| READING TEXT |
▽

But what if you weren't? What if you were pregnant and traveling across country with a man who wasn't even the father of your unborn child. What if, in these last few hours of an extremely controversial pregnancy, with aching bones and swollen feet, you find yourself riding a clop-footed donkey for hours and days, traveling more miles than you've traveled in your entire lifetime, and right in the middle of it, you go into labor...on a donkey's back.

And your husband, what about him? A newlywed trying to take care of his new wife who is in extreme pain. And he can't find a place to stay, can't find even a single room at the diviest of inns, and all he can offer his new bride is a bed of straw in a manger with a stinky cow and some grub-infested sheep.

Did the local innkeeper bring them clean blankets? Fresh straw? And who carted away the bloody straw and buried the placenta? Who wiped all that gross nasty wax off the baby? WHO CUT THE UMBILICAL CORD??

No nurse to help the poor woman focus on her breathing, no doctor to suction out the baby's lungs, no wise men to congratulate the new mom and give the baby it's first terry-cloth sleeper with bears on the feet. No one but the mom, the dad and the baby...in a stable far from home.

△

Answer these questions about the stable birth text:
1. What animal does the pregnant woman ride while traveling?
2. Where does her husband offer her a bed?
3. Who is present in the stable at the end?

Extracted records
▽

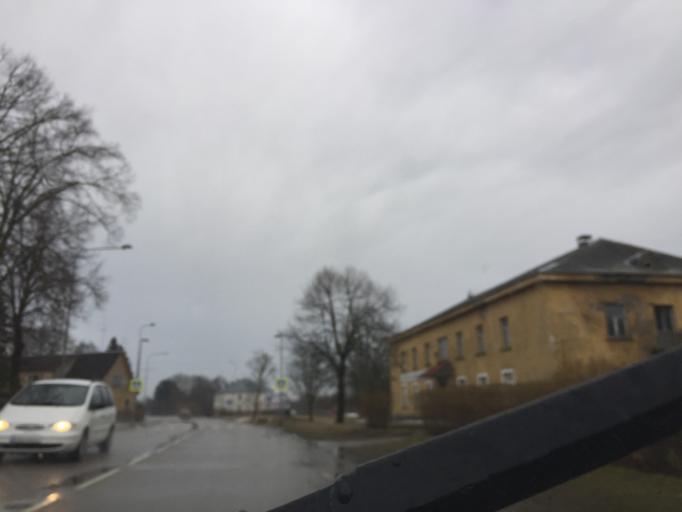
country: EE
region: Saare
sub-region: Orissaare vald
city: Orissaare
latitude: 58.5588
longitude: 23.0841
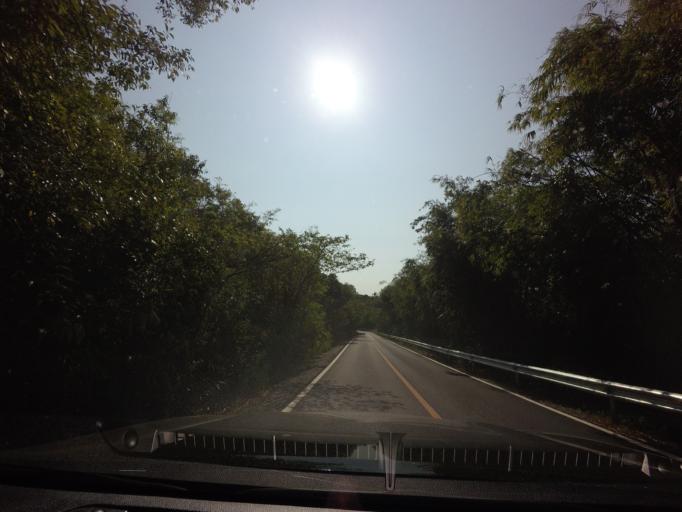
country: TH
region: Kanchanaburi
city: Thong Pha Phum
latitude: 14.6908
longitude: 98.4074
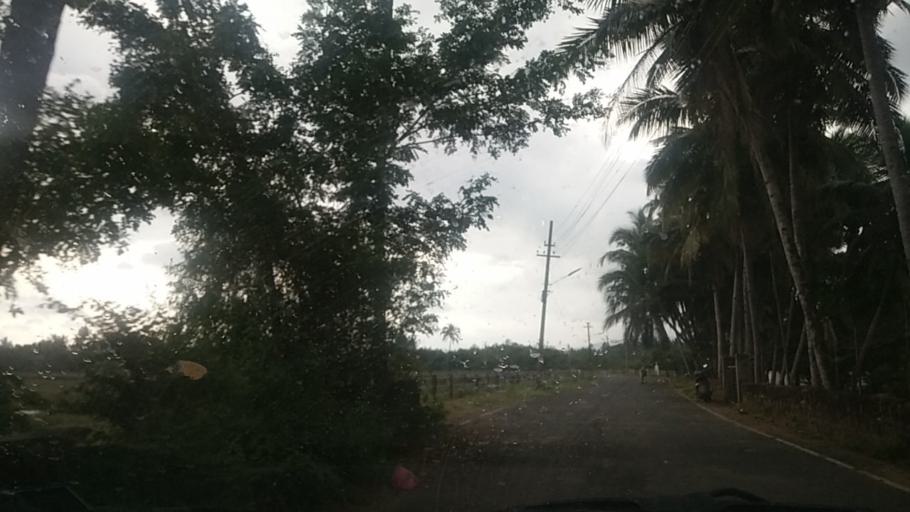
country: IN
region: Goa
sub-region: South Goa
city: Cuncolim
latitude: 15.1942
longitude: 73.9814
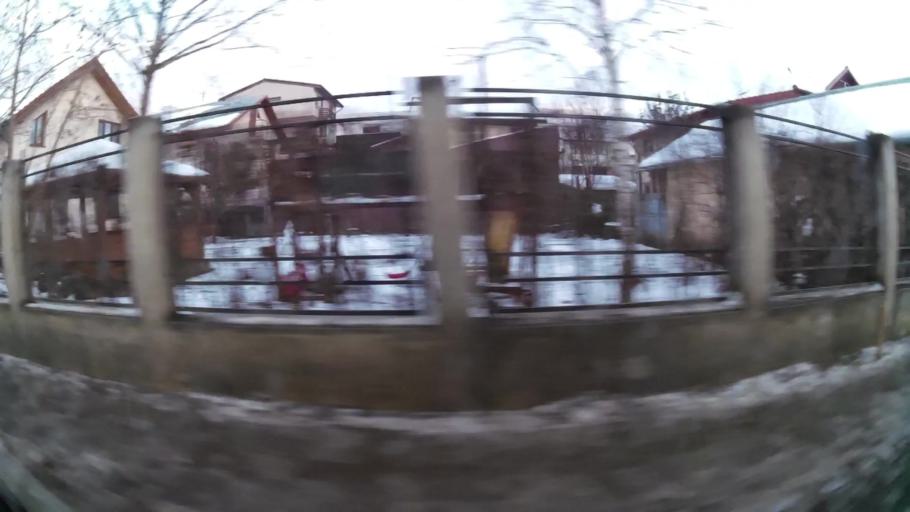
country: RO
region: Ilfov
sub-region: Comuna Popesti-Leordeni
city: Popesti-Leordeni
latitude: 44.3758
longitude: 26.1567
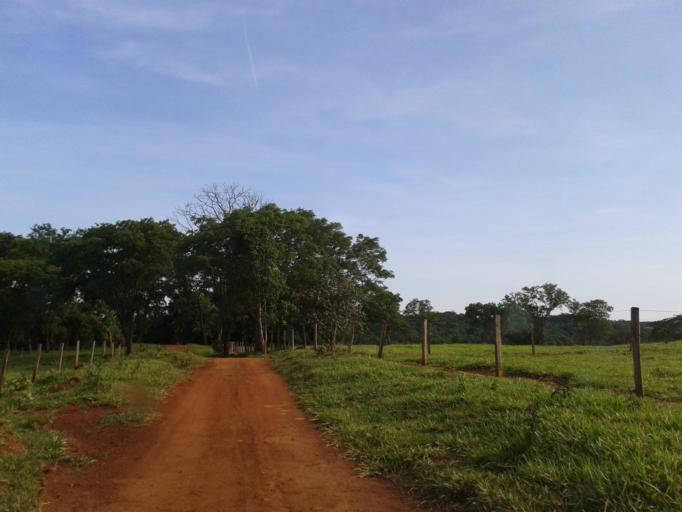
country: BR
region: Minas Gerais
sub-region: Centralina
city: Centralina
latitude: -18.7111
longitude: -49.1951
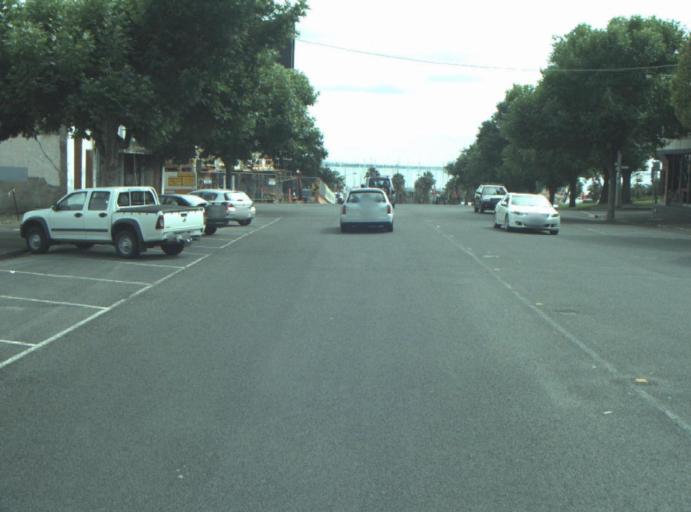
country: AU
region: Victoria
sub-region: Greater Geelong
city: Geelong
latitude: -38.1483
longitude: 144.3659
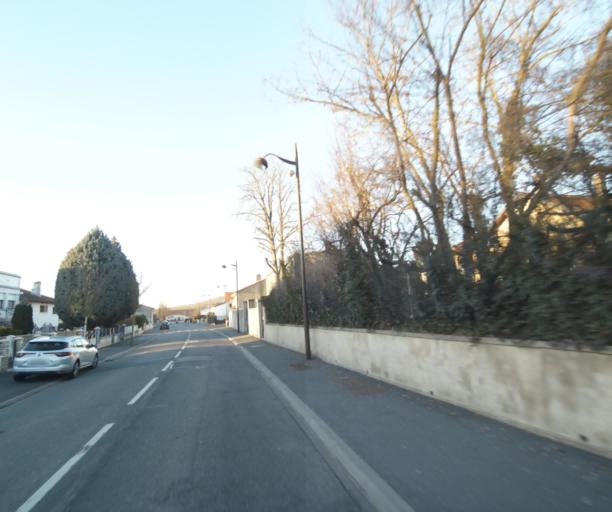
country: FR
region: Lorraine
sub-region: Departement de Meurthe-et-Moselle
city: Pulnoy
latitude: 48.7030
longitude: 6.2581
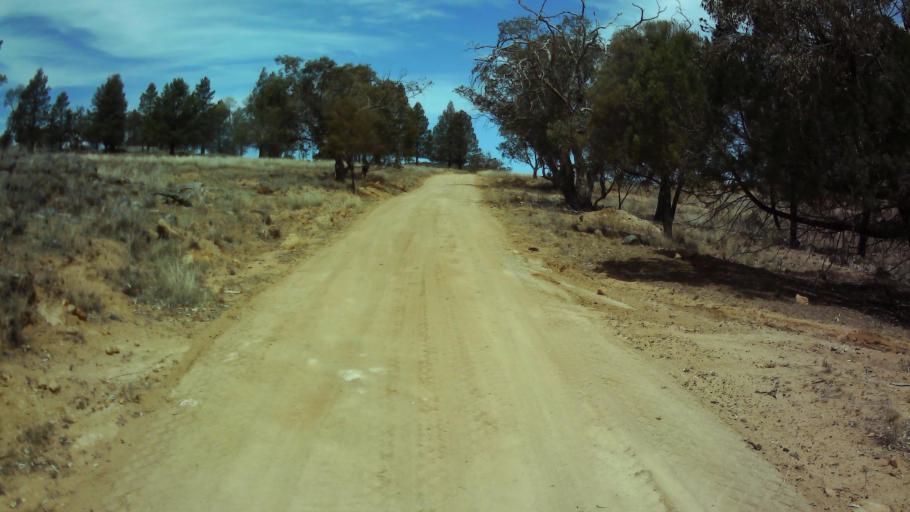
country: AU
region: New South Wales
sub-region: Weddin
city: Grenfell
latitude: -33.7880
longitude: 148.1562
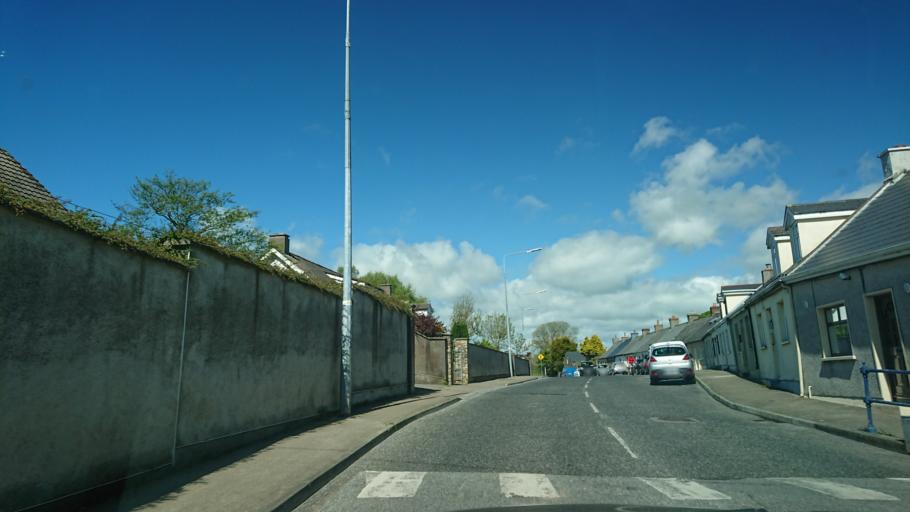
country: IE
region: Munster
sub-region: Waterford
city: Waterford
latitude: 52.2639
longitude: -7.1306
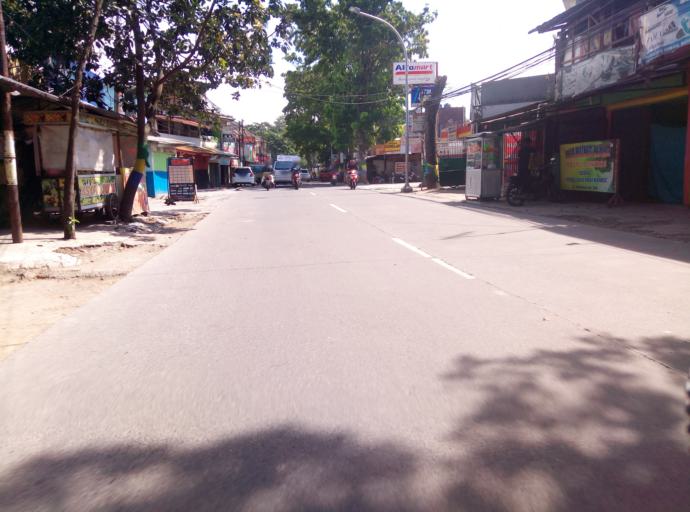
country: ID
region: West Java
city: Bandung
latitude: -6.8851
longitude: 107.6185
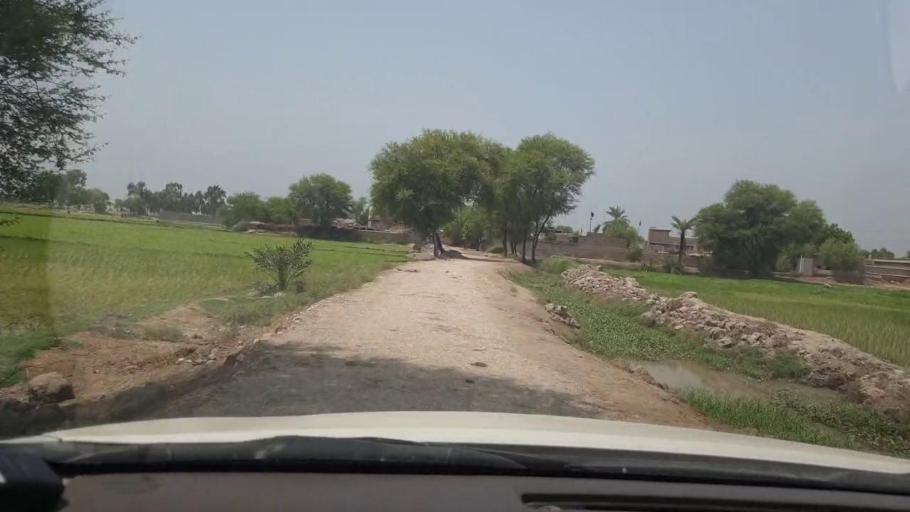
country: PK
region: Sindh
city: Garhi Yasin
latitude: 27.9493
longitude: 68.5232
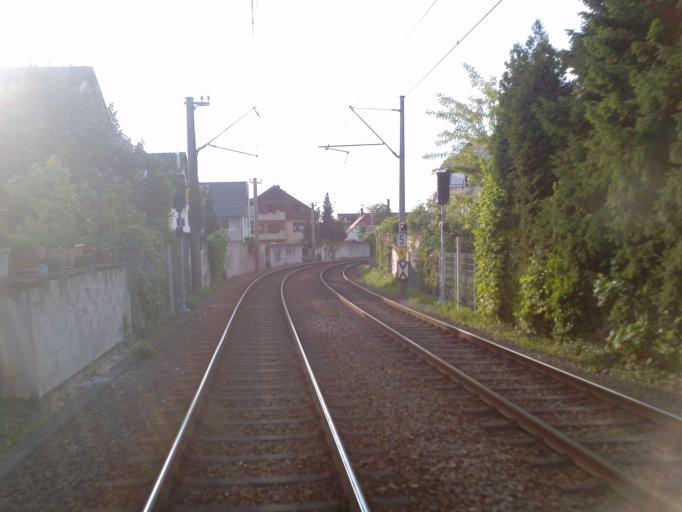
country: DE
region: Baden-Wuerttemberg
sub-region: Karlsruhe Region
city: Ettlingen
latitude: 48.9431
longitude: 8.4003
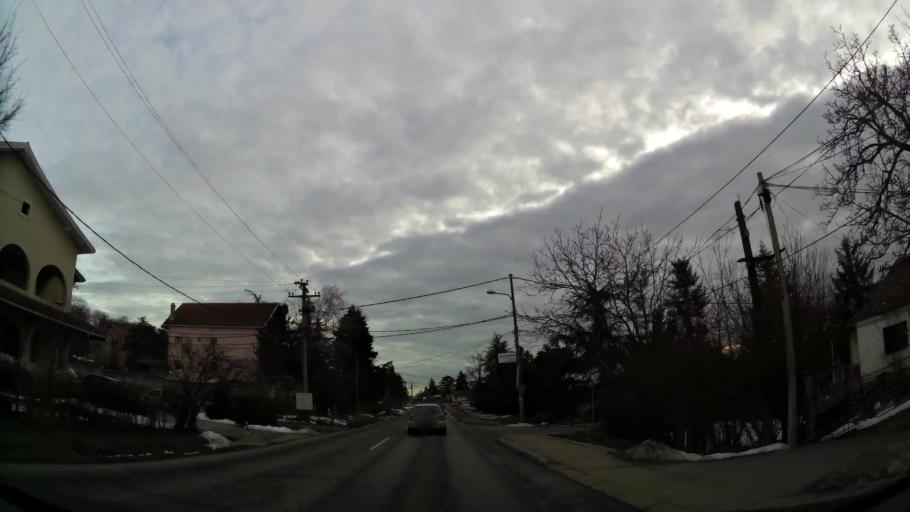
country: RS
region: Central Serbia
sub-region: Belgrade
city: Rakovica
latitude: 44.7336
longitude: 20.4832
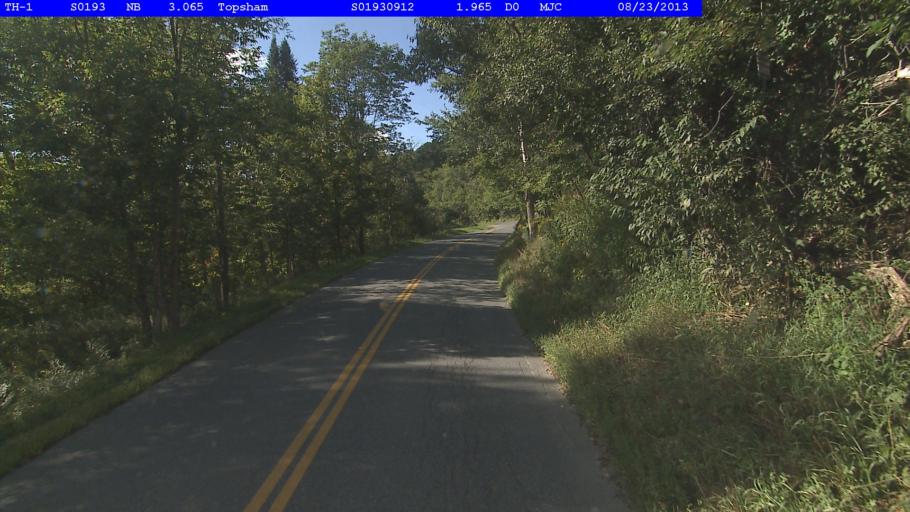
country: US
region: New Hampshire
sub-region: Grafton County
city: Haverhill
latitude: 44.0982
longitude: -72.2239
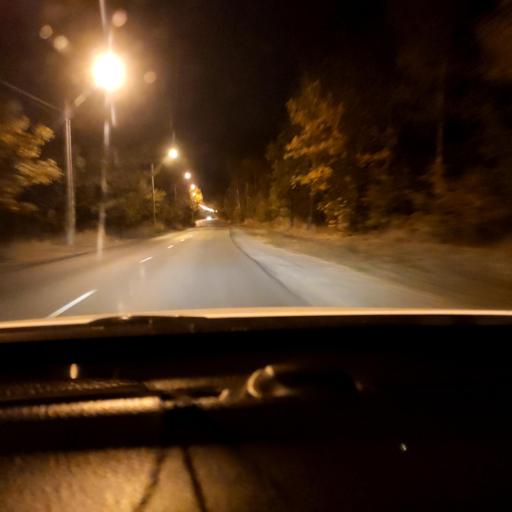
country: RU
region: Voronezj
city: Somovo
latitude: 51.7138
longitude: 39.3259
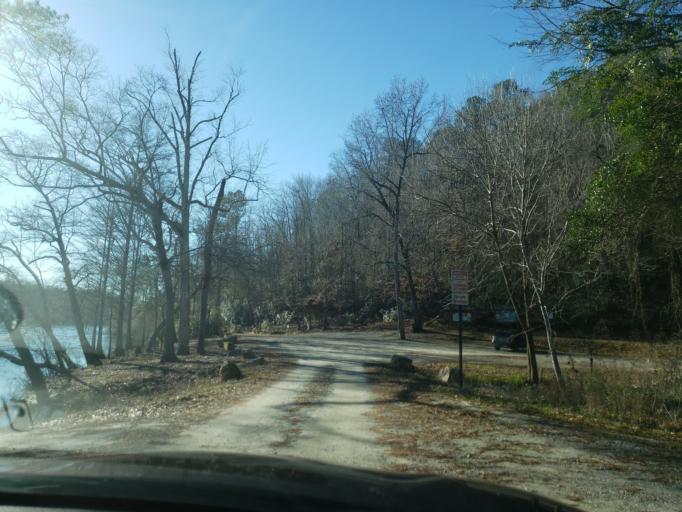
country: US
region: Alabama
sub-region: Elmore County
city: Eclectic
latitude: 32.6735
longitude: -85.9089
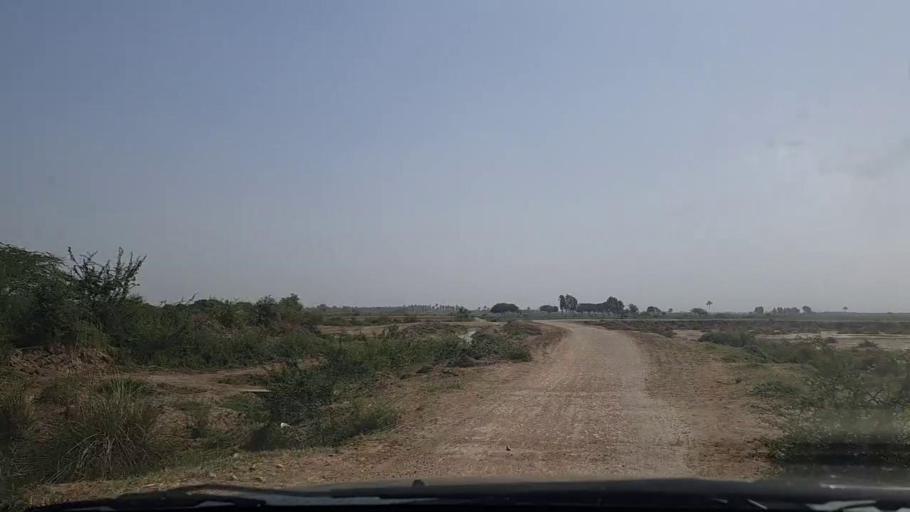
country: PK
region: Sindh
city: Keti Bandar
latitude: 24.2697
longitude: 67.6728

△

| OUTPUT BELOW |
1. A donkey.
2. On straw in a manger, with a cow and some sheep.
3. The mom, the dad and the baby.